Cette fois, les négociations semblaient plus largement soutenues par la classe politique turque et susceptibles d'aboutir à un accord sur un conflit qui a fait plus de 45 000 morts en trente ans. "Le résultat est que nous risquons de nous replier sur le PKK, constate Ercan, un artiste kurde. La plupart des gens sont pourtant favorables aux négociations avec la Turquie, ils veulent aussi une démilitarisation du PKK, le transformer en un mouvement civil sans le culte d'Öcalan et les réflexes staliniens."

A travers Sakine Cansiz, "c'est un symbole qui a été frappé", lance Berivan, militante, née en France. Sakine Cansiz, 55 ans, est la deuxième femme assassinée le 9 janvier. "Quand elle entrait dans la cafétéria du Centre culturel kurde, les gens se levaient spontanément, même les hommes", dit Mehmet Ulker, président de la Fédération des associations kurdes de France. "Rien qu'à sa façon de marcher, on voyait qui elle était." Droite. Sûre d'elle. Elégante. Pas de café, pas de cigarette, pas de viande, pas d'alcool, pas de mari, pas de vie personnelle. Réveil à 5 heures du matin. Gymnastique. Discipline.

LÉGENDE

Comme tous les cadres du mouvement, Sakine Cansiz navigue à travers l'Europe. Début janvier 2013, elle arrive à Paris pour refaire ses papiers. Le 9, elle doit partir pour l'Allemagne, mais, juste avant, elle doit retrouver Fidan Dogan, avec son rire et ses talons. Si la jeune femme paraît être l'incarnation même de la seconde génération de militants, Sakine est la première, la toute première.

Sa légende se raconte dans tous les foyers kurdes, on la montre sur les posters aux côtés d'Öcalan à la fondation du PKK, en 1978, son arrestation presque aussitôt, les douze ans de prison, la torture. "Quand ses geôliers lui ont coupé les seins, elle n'a pas parlé. Elle n'a pas hurlé non plus. Elle s'était juré de ne jamais laisser échapper un son devant ses tortionnaires", raconte une mère de famille. Libérée en 1991, elle rejoint la "montagne", le nom donné à la lutte armée, où le mouvement s'est engagé en 1984.

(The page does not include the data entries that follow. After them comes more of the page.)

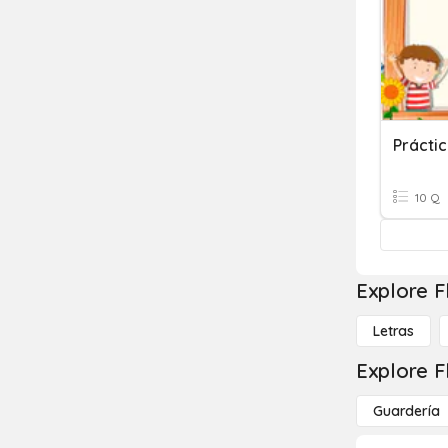
10 Q
Explore F
Letras
Explore F
Guardería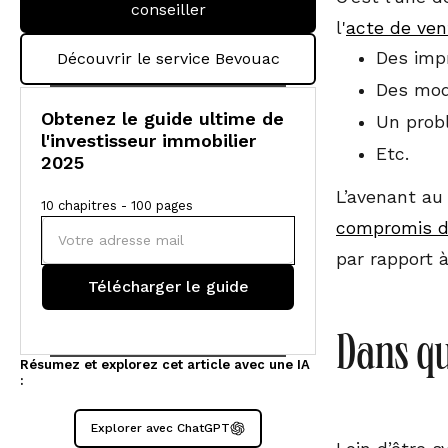
conseiller
l'
acte de ven
Des imp
Découvrir le service Bevouac
Des modi
Obtenez le guide ultime de
Un prob
l'investisseur immobilier
Etc.
2025
L’avenant a
10 chapitres - 100 pages
compromis d
par rapport à
Dans qu
Résumez et explorez cet article avec une IA
:
Explorer avec ChatGPT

Fidan et Sakine ont rendez-vous au Centre d'information kurde. La fondatrice du PKK doit arriver de Villiers-le-Bel (Val-d'Oise), où l'héberge un militant. Qui aurait une voiture pour l'amener ? Fidan Dogan appelle Ömer Güney, comme souvent dans ces cas-là. Il dépose Sakine Cansiz vers 11 h 15 dans un parking. Va chercher du jus d'orange à l'épicerie. Le dernier mail part du centre à 12 h 42, une demande de traduction à une association. La caméra de surveillance enregistre Ömer Güney en train de quitter le centre à 12 h 56. La police trouvera quatre verres sur la table et trois femmes assassinées. Ömer Güney nie.

La troisième femme s'appelle Leyla Söylemez, mais on disait "la petite". Elle n'avait pas 25 ans et vou lait s' "engager dans la montagne", selon un camarade. Sakine Cansiz devait l'y aider. Au dernier moment, les deux femmes avaient décidé de partir ensemble en Allemagne.